Auch der Hinweis, dass es noch andere Probleme im Nationalpark gibt, ist sattsam bekannt. Als ob ein Problem dadurch gelöst wird, dass man auf andere Problemfälle zeigt. Die „Naturliebe“ reicht nicht aus, um über den Kiter-Tellerrand hinauszusehen, sonst würden sie bemerken, dass es für die Tiere ums Überleben, nicht um Fun und Sport geht. In anderen Ländern sind die Menschen stolz auf ihre Schutzgebiete und die Missachtung der Schutzbestimmungen hat harte Konsequenzen. Bei uns gibt’s entgegen jeder naturschutzfachlichen Vernunft und Gesetzgebung „Ausnahmeregelungen“ und Ökogeschwätz von denen, die die Natur überstrapazieren.

Rainer Schopf
Jakobsdorf

Behörden reagieren nicht

Die Behauptung „Kitesurfer lieben ihren Sport und die Natur“, setzt der Pro-und-Kontra-Debatte von Kiterzonen im Wattenmeer die Krone auf. Zur Durchsetzung des umweltschädlichsten Trendsports der Küste ist scheinbar jedes Argument recht. Demnach gehört zwangsläufig jeder Sportler, der sich zwischen Himmel und Erde bewegt, zur „Naturfreundfraktion“ und sorgt sich um den Bestand empfindlicher Tierarten. Die Schlacht der Kiter um ihre vermeintliche Sportarena im Weltnaturerbe ist nichts anderes als die Durchsetzung von Eigeninteressen auf Kosten der Natur. Darum geht’s.
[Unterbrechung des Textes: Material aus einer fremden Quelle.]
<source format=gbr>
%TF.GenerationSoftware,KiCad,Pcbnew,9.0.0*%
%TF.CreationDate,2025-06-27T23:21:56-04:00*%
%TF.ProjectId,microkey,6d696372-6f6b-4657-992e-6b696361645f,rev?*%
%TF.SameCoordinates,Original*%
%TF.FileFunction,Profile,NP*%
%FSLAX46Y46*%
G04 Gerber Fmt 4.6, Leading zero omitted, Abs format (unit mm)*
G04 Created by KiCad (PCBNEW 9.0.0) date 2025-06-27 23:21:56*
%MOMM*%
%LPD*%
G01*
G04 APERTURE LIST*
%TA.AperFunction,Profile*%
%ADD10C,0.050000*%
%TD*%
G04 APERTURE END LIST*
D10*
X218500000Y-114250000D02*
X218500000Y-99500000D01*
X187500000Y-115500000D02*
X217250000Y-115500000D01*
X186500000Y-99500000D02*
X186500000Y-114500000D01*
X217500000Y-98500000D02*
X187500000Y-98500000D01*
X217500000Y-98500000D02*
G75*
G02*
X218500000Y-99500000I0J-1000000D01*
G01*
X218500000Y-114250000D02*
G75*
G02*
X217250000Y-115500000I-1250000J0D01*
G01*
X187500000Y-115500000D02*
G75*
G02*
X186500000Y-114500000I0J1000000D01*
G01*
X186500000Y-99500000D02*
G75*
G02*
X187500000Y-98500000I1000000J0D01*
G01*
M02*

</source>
Fürs Ego mag der „Kick“ eine Rolle spielen, wenn Zaungäste sportliche Sprünge in Richtung Wolken staunend bewundern. Im anderen Fall locken Vermietern neue Perspektiven mit einer jungen, touristischen „Zielgruppe“. Das schafft mehr Pepp und befreit vom Mief eingetretener Tourismuspfade im Geschäft mit der alternden Zielgruppe von „Promenaden-Wanderern“. Die Zukunft gehört dem sportlich, dynamischen Marktsegment.
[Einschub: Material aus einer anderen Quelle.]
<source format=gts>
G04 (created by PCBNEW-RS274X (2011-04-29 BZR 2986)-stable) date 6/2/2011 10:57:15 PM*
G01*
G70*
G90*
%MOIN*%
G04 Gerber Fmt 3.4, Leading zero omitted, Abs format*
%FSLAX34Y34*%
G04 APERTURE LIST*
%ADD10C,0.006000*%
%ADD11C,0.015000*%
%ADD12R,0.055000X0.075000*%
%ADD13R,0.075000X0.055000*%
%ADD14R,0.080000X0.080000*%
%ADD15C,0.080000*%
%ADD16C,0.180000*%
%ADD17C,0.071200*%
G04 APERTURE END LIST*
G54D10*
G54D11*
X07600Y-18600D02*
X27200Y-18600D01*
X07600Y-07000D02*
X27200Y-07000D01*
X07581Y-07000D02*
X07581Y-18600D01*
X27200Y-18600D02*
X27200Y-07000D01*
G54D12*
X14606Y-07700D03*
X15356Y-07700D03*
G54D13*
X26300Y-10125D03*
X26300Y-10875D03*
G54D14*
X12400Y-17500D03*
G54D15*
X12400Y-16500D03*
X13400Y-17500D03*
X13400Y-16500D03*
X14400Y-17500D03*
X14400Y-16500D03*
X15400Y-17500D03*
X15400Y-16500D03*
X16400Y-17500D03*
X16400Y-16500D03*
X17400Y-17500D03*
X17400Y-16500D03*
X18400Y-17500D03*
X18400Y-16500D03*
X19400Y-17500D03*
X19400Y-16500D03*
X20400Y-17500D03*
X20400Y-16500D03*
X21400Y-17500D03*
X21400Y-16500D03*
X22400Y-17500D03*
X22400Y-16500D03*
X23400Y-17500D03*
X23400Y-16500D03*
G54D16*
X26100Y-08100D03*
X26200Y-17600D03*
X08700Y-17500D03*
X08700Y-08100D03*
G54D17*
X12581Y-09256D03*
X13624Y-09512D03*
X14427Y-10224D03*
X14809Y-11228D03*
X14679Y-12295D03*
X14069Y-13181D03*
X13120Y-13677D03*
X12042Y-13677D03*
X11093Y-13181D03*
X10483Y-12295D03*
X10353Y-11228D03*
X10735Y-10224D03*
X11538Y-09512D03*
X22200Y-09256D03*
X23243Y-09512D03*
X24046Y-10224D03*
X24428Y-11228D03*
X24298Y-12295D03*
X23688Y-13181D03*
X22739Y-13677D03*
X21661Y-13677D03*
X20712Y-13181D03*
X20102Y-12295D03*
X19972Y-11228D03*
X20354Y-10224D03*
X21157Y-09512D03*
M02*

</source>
Die dynamische Welt des Wattenmeeres bietet Kitern keine Freiräume. Jeder Quadratmeter ist hochproduktiv und wird von Lebewesen genutzt. Ob es sich um Seehunde oder Vögel handelt ist zweitrangig. Der eigentliche Skandal ist nicht das rücksichtslose Treiben der Kiter und deren Lobby des zuliefernden Equipments. Ein Umweltminister namens Sander und die Nationalparkbehörde versagen. Dort ist Zuständigkeit angesiedelt und wird der Natur von Staatsbeamten aktiv verweigert. Kiter und andere Zielgruppen vereinnahmen nur das, was man ihnen behördlicherseits gestattet.